Kitaplar dolusu yazıldı.
Yazılamayanlar, yazılanlardan misli misli fazladır.
Unutturmak ve unutulmamasını sağlamak üzerinden süren kavga, 19 Aralık 2000’de alevler içinde süren kavganın devamıdır.
19 Aralık 2000, Türkiye tarihinin en büyük hapishaneler katliamının gerçekleştirildiği tarihtir.
21 yıl geçti üzerinden.
19 Aralık, Türkiye tarihinin en çarpıcı kesitlerinden biridir.
Faşizmin niteliğinin her yönüyle en açık ortaya çıktığı bir gündür.
Burjuva basının, burjuva politikacıların, ordunun, ve bilcümle düzen kurumlarının faşizmin sömürü ve zulüm politikalarında nasıl bir rol üstlendiğinin açık geldiği bir dönemdir.
21 Hapishaneye aynı anda giren işkenceci katliamcı güruh, hapishaneleri yakıp yıktı, yüzlerce tutsağı planlı bir şekilde katletti ve işkencelerden geçirdi.
Emir, Başbakan Bülent Ecevit tarafından verildi.
Ecevit, katliamcılara yaptığı son konuşmada onları “KILICINIZ KESKİN OLSUN” diye uğurladı.
O kılıç, o gün 28 tutsağı katletti.
“Solcu”, “çelebi”, “şair” Başbakan Ecevit, katliamın ardından, ayağını 28 cesedin üstüne basarak “teröristler devletle başedilemeyeceğini anlamış olmalılar” diye demeç verdi.

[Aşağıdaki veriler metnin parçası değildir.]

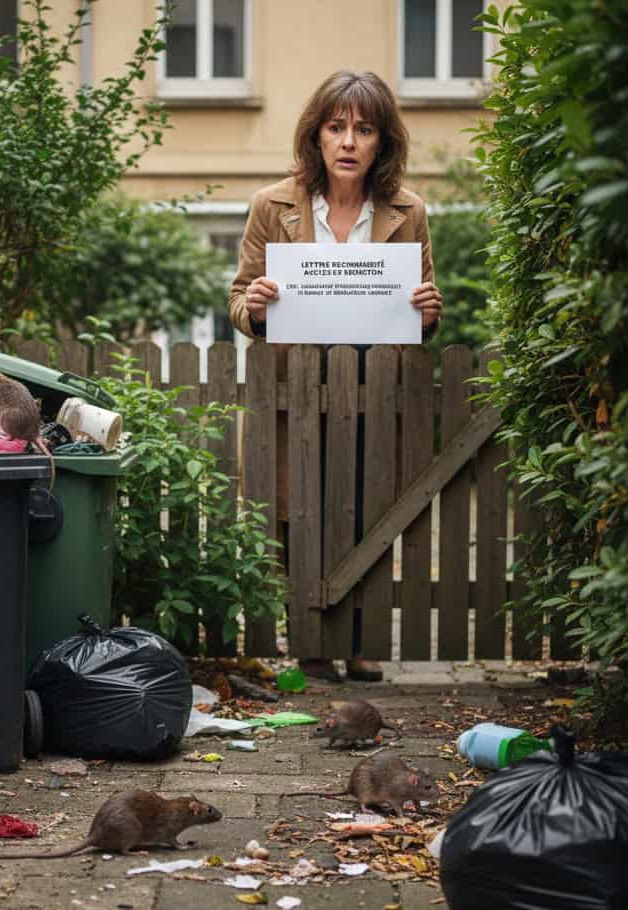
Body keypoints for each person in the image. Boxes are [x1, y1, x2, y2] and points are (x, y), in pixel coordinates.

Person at [228, 70, 443, 683]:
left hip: (374, 388)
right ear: (316, 136)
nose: (349, 142)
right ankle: (310, 643)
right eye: (336, 127)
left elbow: (423, 303)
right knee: (296, 514)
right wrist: (255, 307)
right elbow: (239, 298)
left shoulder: (408, 211)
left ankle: (361, 641)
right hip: (292, 386)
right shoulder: (272, 205)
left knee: (365, 512)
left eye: (364, 129)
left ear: (382, 143)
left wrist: (430, 312)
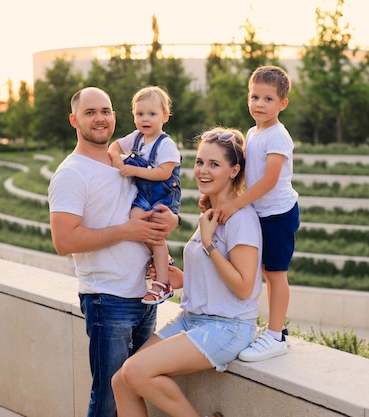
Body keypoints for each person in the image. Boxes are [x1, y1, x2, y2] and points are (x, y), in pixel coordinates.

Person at [111, 128, 263, 417]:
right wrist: (172, 275)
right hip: (191, 319)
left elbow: (244, 287)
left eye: (214, 164)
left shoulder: (241, 220)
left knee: (136, 371)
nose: (203, 171)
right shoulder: (210, 213)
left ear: (234, 171)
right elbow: (209, 277)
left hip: (227, 326)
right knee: (121, 380)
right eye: (200, 162)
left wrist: (208, 244)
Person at [48, 86, 179, 417]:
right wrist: (128, 231)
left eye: (105, 111)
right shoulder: (71, 173)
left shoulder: (125, 160)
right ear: (74, 120)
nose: (100, 118)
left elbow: (152, 202)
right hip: (107, 300)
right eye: (90, 112)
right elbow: (64, 241)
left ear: (115, 117)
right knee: (107, 399)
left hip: (143, 297)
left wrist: (169, 222)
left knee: (130, 393)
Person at [214, 65, 300, 362]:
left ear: (282, 103)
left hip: (278, 214)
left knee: (276, 275)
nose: (259, 104)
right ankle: (274, 327)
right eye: (254, 97)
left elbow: (268, 180)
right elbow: (248, 174)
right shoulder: (253, 132)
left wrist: (235, 204)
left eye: (268, 99)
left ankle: (276, 336)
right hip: (260, 212)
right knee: (265, 272)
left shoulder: (278, 136)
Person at [107, 86, 182, 305]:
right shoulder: (137, 138)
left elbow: (164, 172)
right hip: (144, 195)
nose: (145, 119)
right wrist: (116, 157)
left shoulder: (165, 144)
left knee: (155, 236)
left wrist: (134, 170)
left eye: (152, 114)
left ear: (165, 117)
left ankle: (163, 284)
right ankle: (161, 259)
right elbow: (115, 146)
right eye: (140, 114)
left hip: (163, 196)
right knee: (136, 221)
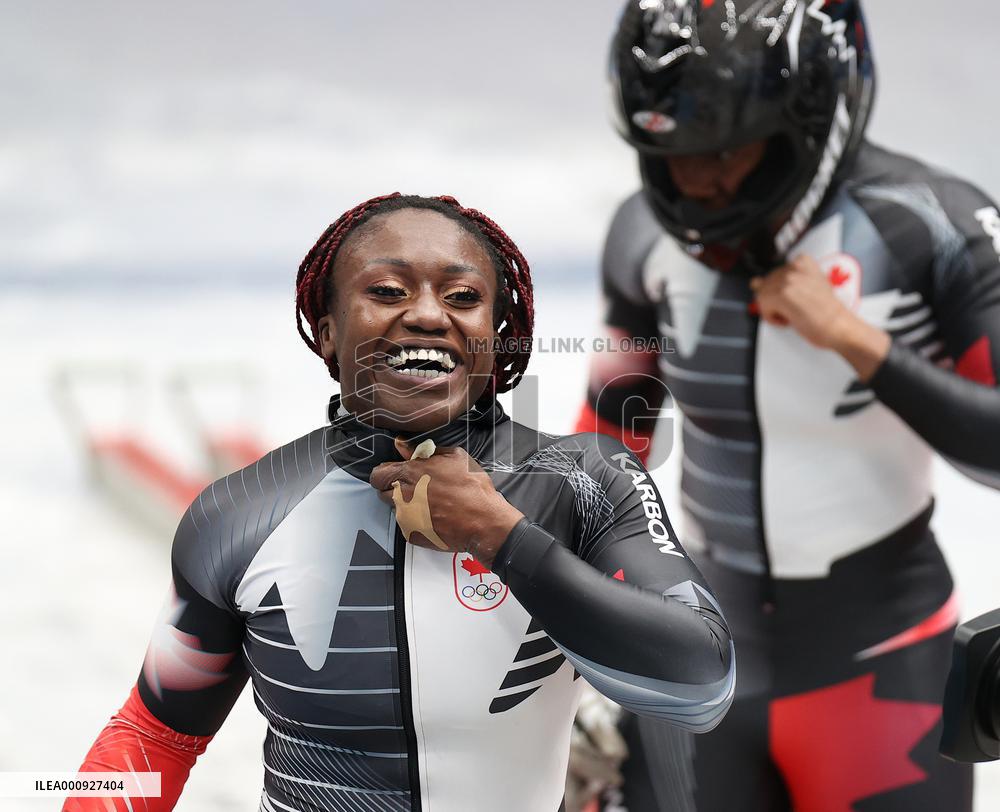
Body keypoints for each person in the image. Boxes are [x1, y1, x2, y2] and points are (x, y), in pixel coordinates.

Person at [64, 193, 735, 812]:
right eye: (387, 291)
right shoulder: (238, 513)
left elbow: (703, 684)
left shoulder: (583, 482)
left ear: (499, 334)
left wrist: (504, 538)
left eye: (463, 296)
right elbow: (152, 736)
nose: (427, 314)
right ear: (327, 331)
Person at [575, 1, 1000, 810]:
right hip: (697, 664)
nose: (694, 184)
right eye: (670, 154)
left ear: (810, 119)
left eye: (724, 150)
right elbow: (602, 448)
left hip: (883, 668)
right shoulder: (639, 233)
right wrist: (566, 658)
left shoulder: (933, 227)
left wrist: (854, 339)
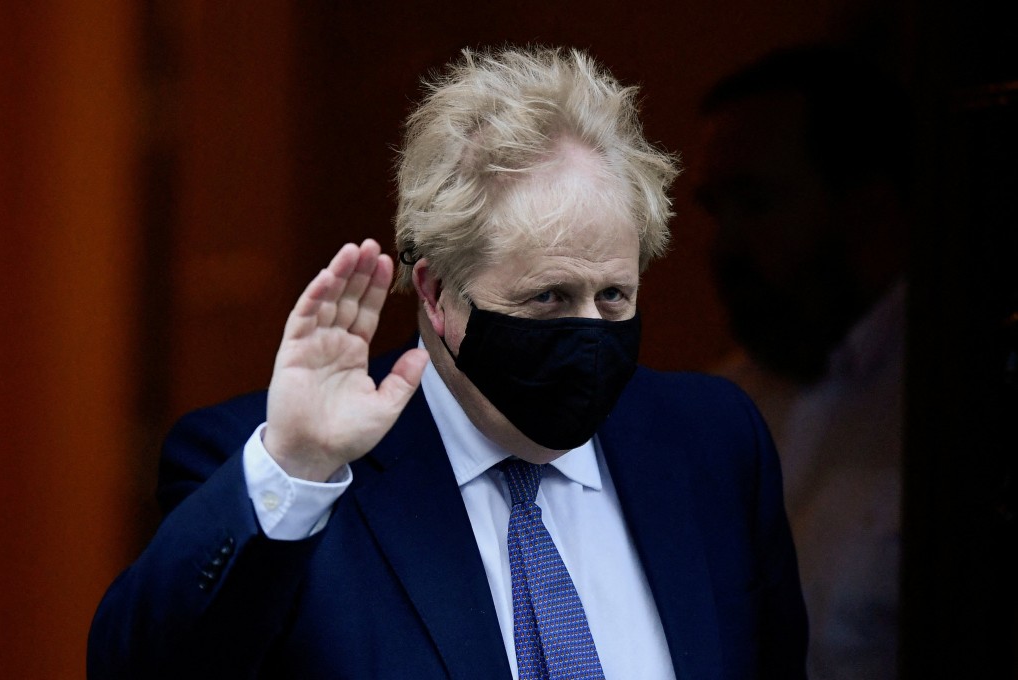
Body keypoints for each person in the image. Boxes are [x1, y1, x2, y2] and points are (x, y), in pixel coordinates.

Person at [89, 46, 806, 679]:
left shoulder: (711, 444)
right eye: (549, 298)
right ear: (436, 293)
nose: (589, 332)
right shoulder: (284, 468)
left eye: (613, 296)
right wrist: (295, 469)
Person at [694, 45, 912, 679]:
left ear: (866, 206)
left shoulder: (947, 403)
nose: (722, 247)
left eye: (757, 202)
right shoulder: (715, 416)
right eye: (715, 208)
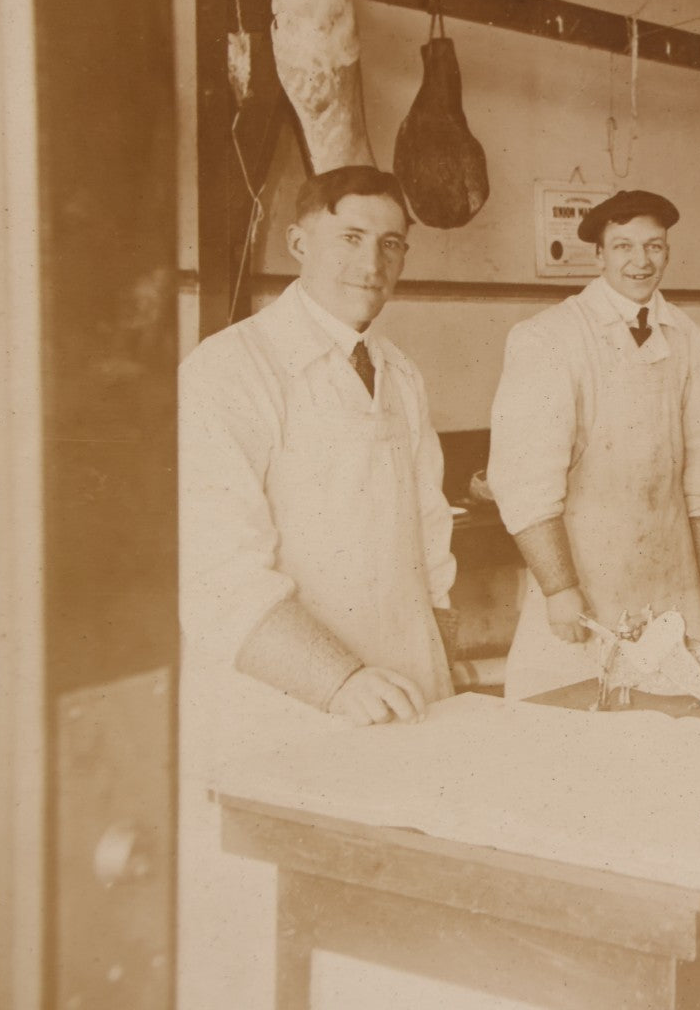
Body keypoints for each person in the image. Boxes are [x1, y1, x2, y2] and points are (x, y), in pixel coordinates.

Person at [176, 165, 458, 1009]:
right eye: (349, 237)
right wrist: (338, 681)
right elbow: (216, 575)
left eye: (390, 243)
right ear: (298, 242)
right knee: (265, 955)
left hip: (402, 695)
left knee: (385, 956)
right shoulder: (229, 371)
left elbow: (427, 532)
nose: (371, 262)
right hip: (284, 708)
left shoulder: (399, 373)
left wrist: (443, 665)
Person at [488, 189, 700, 699]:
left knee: (675, 731)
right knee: (572, 725)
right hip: (585, 582)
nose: (641, 262)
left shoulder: (687, 336)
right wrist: (558, 588)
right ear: (598, 254)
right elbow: (523, 483)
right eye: (623, 246)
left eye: (654, 246)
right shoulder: (548, 337)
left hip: (670, 577)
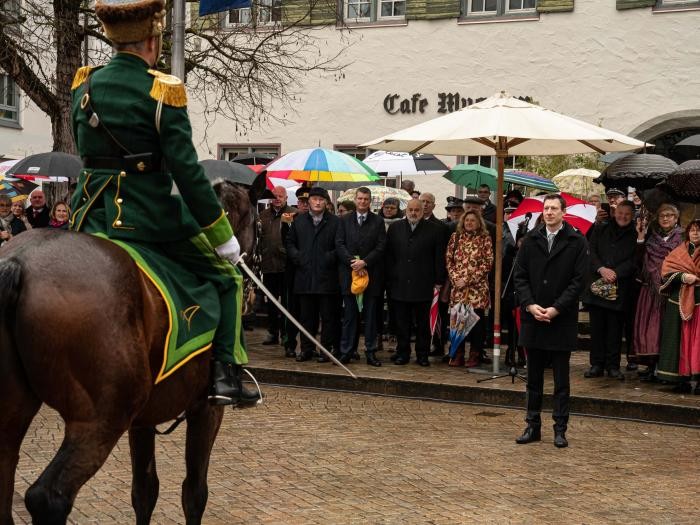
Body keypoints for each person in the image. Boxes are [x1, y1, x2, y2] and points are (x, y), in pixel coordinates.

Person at [70, 0, 258, 406]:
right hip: (145, 217)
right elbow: (188, 173)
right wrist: (222, 234)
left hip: (89, 214)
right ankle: (227, 373)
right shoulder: (163, 90)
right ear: (153, 41)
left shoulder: (83, 83)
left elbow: (84, 148)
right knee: (227, 279)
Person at [514, 194, 589, 448]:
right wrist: (530, 304)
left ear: (563, 212)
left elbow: (579, 281)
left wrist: (557, 308)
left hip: (561, 319)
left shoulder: (577, 241)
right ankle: (532, 425)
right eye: (545, 209)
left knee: (561, 381)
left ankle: (560, 428)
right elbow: (520, 276)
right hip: (533, 317)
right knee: (533, 379)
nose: (549, 212)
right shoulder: (531, 240)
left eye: (554, 209)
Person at [385, 199, 446, 366]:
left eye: (417, 210)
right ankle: (402, 353)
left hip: (424, 284)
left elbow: (439, 257)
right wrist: (391, 277)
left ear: (422, 211)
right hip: (400, 284)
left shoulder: (434, 229)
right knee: (402, 323)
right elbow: (389, 255)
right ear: (406, 211)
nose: (413, 213)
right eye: (410, 210)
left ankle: (422, 354)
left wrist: (439, 280)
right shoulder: (395, 228)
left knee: (423, 324)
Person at [581, 200, 638, 379]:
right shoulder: (601, 227)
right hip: (598, 284)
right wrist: (601, 269)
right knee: (597, 328)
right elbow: (591, 249)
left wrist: (616, 272)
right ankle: (596, 364)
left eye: (627, 214)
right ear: (615, 213)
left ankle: (613, 365)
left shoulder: (636, 234)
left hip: (619, 287)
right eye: (620, 213)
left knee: (615, 329)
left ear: (632, 215)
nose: (623, 216)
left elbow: (634, 260)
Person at [285, 186, 341, 362]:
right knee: (306, 317)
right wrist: (298, 257)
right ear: (308, 201)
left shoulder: (335, 222)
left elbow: (340, 245)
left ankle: (326, 350)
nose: (317, 202)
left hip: (326, 278)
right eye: (314, 199)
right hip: (305, 277)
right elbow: (290, 243)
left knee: (328, 318)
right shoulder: (299, 221)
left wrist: (328, 258)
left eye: (321, 200)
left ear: (326, 203)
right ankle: (307, 349)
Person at [630, 203, 683, 378]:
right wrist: (640, 237)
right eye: (662, 216)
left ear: (676, 218)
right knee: (650, 330)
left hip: (673, 290)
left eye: (669, 215)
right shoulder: (650, 238)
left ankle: (667, 367)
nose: (666, 218)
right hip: (651, 291)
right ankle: (651, 365)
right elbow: (638, 260)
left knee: (668, 330)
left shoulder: (682, 238)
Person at [336, 187, 386, 366]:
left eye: (366, 199)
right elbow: (339, 244)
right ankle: (347, 351)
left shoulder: (378, 222)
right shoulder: (344, 220)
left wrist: (364, 262)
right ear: (355, 200)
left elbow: (381, 247)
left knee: (371, 317)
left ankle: (371, 352)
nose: (363, 201)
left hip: (371, 275)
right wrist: (352, 262)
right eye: (360, 198)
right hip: (349, 275)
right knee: (350, 316)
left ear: (370, 201)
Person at [445, 210, 493, 368]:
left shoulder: (485, 239)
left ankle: (475, 354)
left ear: (479, 222)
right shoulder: (455, 237)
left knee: (475, 324)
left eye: (473, 220)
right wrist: (456, 279)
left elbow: (488, 263)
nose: (469, 223)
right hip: (458, 288)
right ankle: (457, 353)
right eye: (467, 220)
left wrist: (468, 280)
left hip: (477, 290)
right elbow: (449, 261)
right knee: (457, 321)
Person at [655, 219, 700, 389]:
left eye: (698, 230)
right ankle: (681, 379)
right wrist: (683, 277)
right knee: (680, 340)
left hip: (699, 303)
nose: (695, 233)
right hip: (679, 301)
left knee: (698, 342)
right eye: (692, 230)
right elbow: (667, 271)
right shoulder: (679, 251)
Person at [259, 186, 296, 347]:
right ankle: (272, 332)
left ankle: (286, 333)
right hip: (268, 265)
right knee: (271, 301)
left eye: (281, 196)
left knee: (286, 302)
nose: (277, 198)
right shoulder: (263, 215)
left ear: (286, 198)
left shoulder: (293, 213)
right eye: (275, 196)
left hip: (286, 265)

DSP’li Adalet Bakanı Hikmet Sami Türk, katliamın ardından, henüz cenazeler yerde, diri diri yakılanlar morgdayken, yaptığı ilk açıklamada, “zaiyat tahminlerimizden az olmuştur” dedi.
Türkiye ve dünya halkları o an öğrendi ki, daha fazlasını katletmeyi planlamışlardı.
Burjuva basın, 19 Aralık manşetleriyle, katliamı meşrulaştırma görevini üstlendiler. Tutsakarın kanıyla yazıldı o gün manşetler.
19 Aralık’ın birkaç gün öncesinden başlayan devlet terörü ve 19 Aralıktaki katliam karşısında, düzen solcuları ve reformistler, sindiler ve seslerini çıkarmadılar.
19 Aralık katliamını gerçekleştiren siyasi sorumluların, askeri sorumluların hiçbiri ve bizzat hapishanelere girip tutsakları katledenlerin hiçbiri, hesap vermediler, cezalandırılmadılar.
İşte bütün bu nedenlerden dolayı 19 Aralık unutulmamalı.
21 yılda unutturmadık.
210 yıl daha geçse, unutturmayacağız.
Gerçek Haber Ajansı olarak, bu nedenden dolayı, 19 Aralık katliamının yıldönümünde katliamı bir kez daha anlatacağız.
Katliama dair az bilinenleri yeniden gündeme getireceğiz.
Katliama katılanların yıllar sonra anlattıklarını, yani itiraflarını yayınlayacağız.
Gerçekleri yerin yedi kat dibine gömseler de gizleyemezler.
Katiller, yerin yedi kat dibine girseler de hesap vermekten kurtulamazlar.
Gerçekler karartılamayacak.
Türkiye halkı, bu katliamın hesabını er geç soracak.
Biliyoruz ki, katliamcılar, korku içinde yaşıyorlar o gün bugündür.
Öyle ki, katliamın ertesinde, bazıları o büyük korkudan dolayı, tutanakları bile imzalamamışlardı.
Bu katliamın sorumluları, mahkemeye çıkarılmasalar da, halkın nezdinde lanetlenmiş ve mahkum edilmişlerdir; hepsi suçlarını bilmektedirler, bu nedenle korku içinde yaşamaktadırlar.,,
Öyle yaşamaya devam edecekler.
Yazılanlara bakıp bakıp, halkın unutmadığını görüp, yerin dibine girmek isteyecekler.
Cehennemin dibine kadar yolları var.
Gerçekler karartılamayacak, 19 Aralık unutturulmayacak, adalet er gec yerini bulacak.